ISAKSON, SHAHEEN INTRODUCE BIENNIAL BUDGET APPROPRIATIONS ACT
WASHINGTON - U.S. Senators Johnny Isakson, R-Ga., and Jeanne Shaheen, D-N.H., today introduced the Biennial Budget Appropriations Act that would switch Congress from an annual spending process to a two-year cycle, with one year for appropriating federal dollars and the other year devoted to oversight of federal programs.
Isakson has sponsored biennial budgeting proposals every year since he came to the Senate in 2005, while Shaheen has firsthand experience with biennial budgeting from her tenure as governor of New Hampshire.
"We must rein in spending, reform our broken appropriations process and
require that Congress conduct oversight of federal programs on a regular basis.
That's why I have pushed for biennial budgeting every year I've been in the
Isakson. "This legislation would shift
the paradigm in Washington to where elected officials will be forced to talk
about oversight, savings and reduced spending during an election year instead
of how much pork they can bring home."
"We need to change the way we do business in Washington, and biennial budgeting is a common sense beginning. Biennial budgeting has been used successfully in New Hampshire for decades, and as governor I found it useful for keeping administrative costs low," said Shaheen. "It's also a critical tool for improving legislative and agency review of government programs, so that we're not just spending blindly, but analyzing what works and what doesn't."
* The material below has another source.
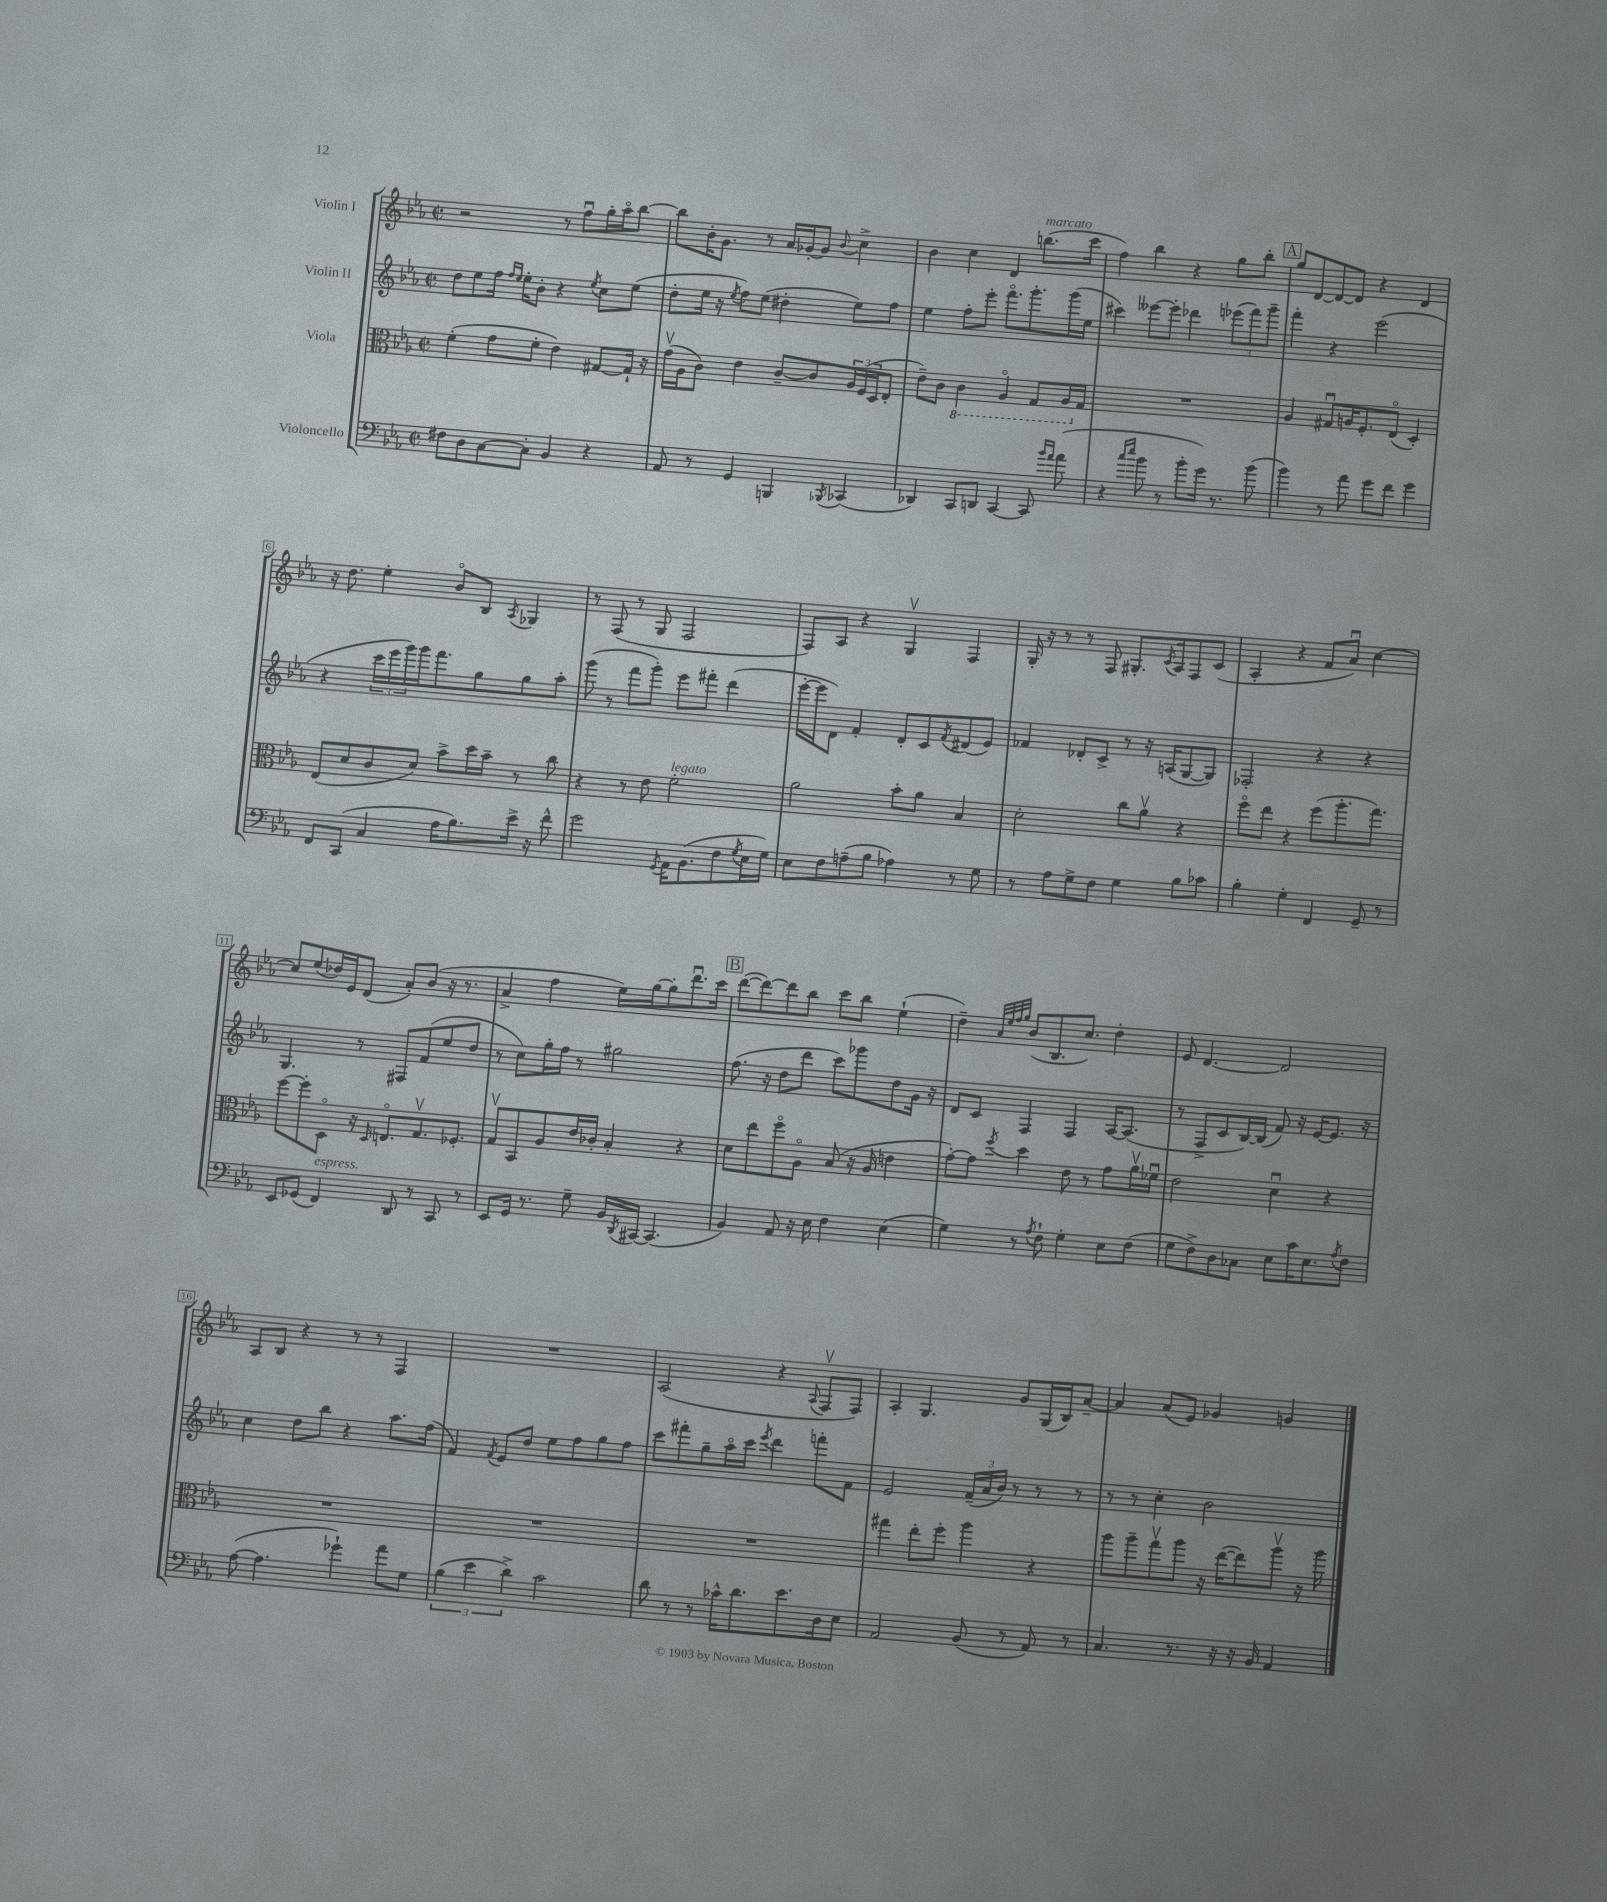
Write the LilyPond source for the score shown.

The legislation by Isakson and Shaheen would convert the federal budget process from an annual, chaotic spending event to a two-year, thoughtful process that would require Congress to conduct oversight. It would mandate that the first year of a Congress be dedicated to appropriating federal dollars while the second year is devoted to scrutinizing federal programs to determine if they are working and deserve to continue to be funded. This budget reform would force Congress to become better stewards of the taxpayers' money, thereby reducing reckless and wasteful spending.
Congress has repeatedly failed to pass the 12 annual spending bills on time and frequently has resorted to passing omnibus bills at the last minute instead of debating each spending bill individually. Last year, Congress failed to complete work on a single one of the 12 appropriations bills before adjourning for the year. Since 1980, Congress has only twice completed the entire appropriations process before October 1.
The Biennial Budget Appropriations Act is S.211.